I've been ranting about this all week, so I'm taking a few minutes to blog about it here. Hopefully it does a little bit of good.
By now, everyone knows that OMG clicking a link can maybe reset your Samsung phone and erase all your data!!!11!! Unfortunately, it's true for a good many phones out there, including about a jillion Galaxy S2 models. Like mine. While I'm the first to say that OEMs need to get off their ass and patch the phone of every user in the world that still has a contract or is under warranty, I also know that in the end, it's us -- the users -- that are responsible for our own security.
For some, like me and many of you, that means getting out the data cable, giving the OEM and their jacked version of Android the finger and flashing a custom ROM that fixes bugs and exploits. There are plenty of AOSP builds already made for my Galaxy S2, and I'll be flashing at least one of them this evening. But some of us can't (or just don't want to) hack things up and deal with different bugs on unofficial firmware. That's cool, too. Not everyone is
an idiot who likes to break willing to hack their expensive phone. That means you get to sit and wait for a patch that may never come. What can you do?
Here's a quick and dirty suggestion that will cut down on over 9,000-percent (totally made up figure) of exploits.
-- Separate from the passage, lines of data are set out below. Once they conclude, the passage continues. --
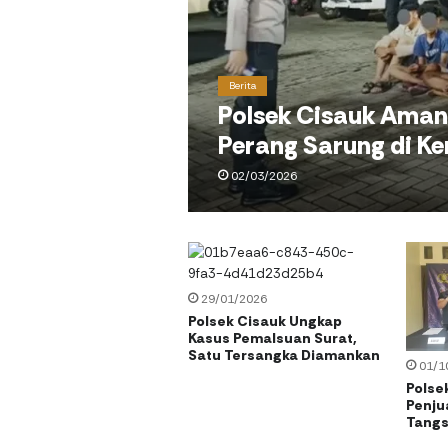
Berita
Polsek Cisauk Aman
Perang Sarung di K
02/03/2026
29/01/2026
Polsek Cisauk Ungkap
Kasus Pemalsuan Surat,
Satu Tersangka Diamankan
01/1
Polse
Penju
Tangs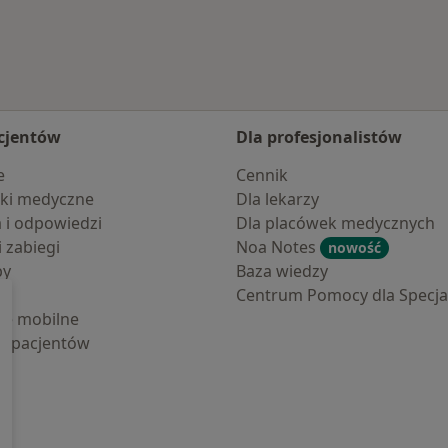
cjentów
Dla profesjonalistów
e
Cennik
ki medyczne
Dla lekarzy
a i odpowiedzi
Dla placówek medycznych
i zabiegi
Noa Notes
nowość
by
Baza wiedzy
Centrum Pomocy dla Specjal
cje mobilne
la pacjentów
Stop clicking random short URL links from people you don't know or trust. Stop.
How easy is it to hide a link to something disgusting, unsafe, or illegal inside a short link? Way too easy. Head to www.goo.gl and follow the instructions. And that's just one of many URL shorteners out there. In fact, if you're wanting to make a short link to a script or other bit of evil that legit URL shorteners have blocked, a cheap GoDaddy website and a bit of Googling can help you make your own. Then you can hide all sorts of nefarious shit in plain sight.
Knowing this, the next time you get a random text message, or @reply on Twitter, or Google+ spam, or Facebook spam (and this could go on forever), don't click the damn thing. Delete it. Maybe even report it. Reply to it that you think the sender is a douchebag. Do anything but click it. Only trust people you know you should trust. You can trust your bank. You can trust your church. You can trust us. You can't trust 86114 or the Prince of Nigeria.
By only clicking short links from people you trust, you'll have a pretty good idea where they are sending you is something that won't break your phone. Or if it does, you know who to kick in the balls for it afterwards.